» **TASK**
Continue the forum thread below about shooting at hockey pucks with a slingshot, picking up after its last post.

Dude.....that's pucking awesome :thumbsup:


----------



## ryguy27 (Nov 8, 2013)

I Do Like The Test Results Very Much. Are Different Colored Hockey Pucks Available For Purchase? I Will Have To Check Around At The Local Sporting Good Stores For Some Pucks. Thanks For The Great Idea!


----------



## Rayshot (Feb 1, 2010)

Metropolicity said:


> NaturalFork said:
> 
> 
> > Screw some eyelets into a puck and use it as a slingshot.
> ...


Shape it down for a real puckshot slingshot


----------



## RyanL (May 22, 2014)

I'm a little late for this convo. since it seems you've already played around with ideas. I work with furniture and every now and then a headboard comes with these thick rubber shoes to protect against dents. After I cut off the sleeve it resembled a small hockey puck. I have two smaller ones maybe 2" wide and two larger ones maybe 3" wide(they're not in front of me so I can't measure them right now) and about an inch thick. They're fun to hit and durable as can be. I get the occational bounce out but nothing with force to do more than 10 feet of rolling. Mine have a 1" hole in the middle so if I'm really dead on it just passes through with no movement. Makes the shot a little anticlimactic. I can post some pictures later.

» **SUPPLIED MATERIAL**
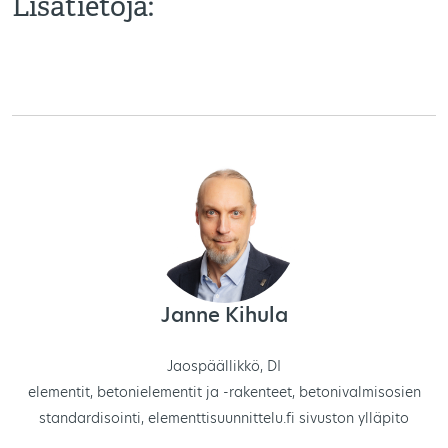
Lisätietoja:
Janne Kihula
Jaospäällikkö, DI
elementit, betonielementit ja -rakenteet, betonivalmisosien
standardisointi, elementtisuunnittelu.fi sivuston ylläpito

» **ANSWER TO THE EXERCISE**
----------



## Quercusuber (Nov 10, 2011)

Beanflip said:


> I don't know anything about hockey pucks but, I love to use hot pink duct tape on my targets. It works great for me.


LOL!!!!

"...hot pink duct tape...". Beanflip, that sounds pretty kinky to me!! 

Cheers ...Q


----------



## Beanflip (Sep 11, 2010)

Quercusuber said:


> Beanflip said:
> 
> 
> > I don't know anything about hockey pucks but, I love to use hot pink duct tape on my targets. It works great for me.
> ...


Haha! Lol! I bought it to make hi vis blowgun darts. No kinky stuff.


----------



## Metropolicity (Aug 22, 2013)

Ok. Oddly I only have hot pink duct tape so I use that!!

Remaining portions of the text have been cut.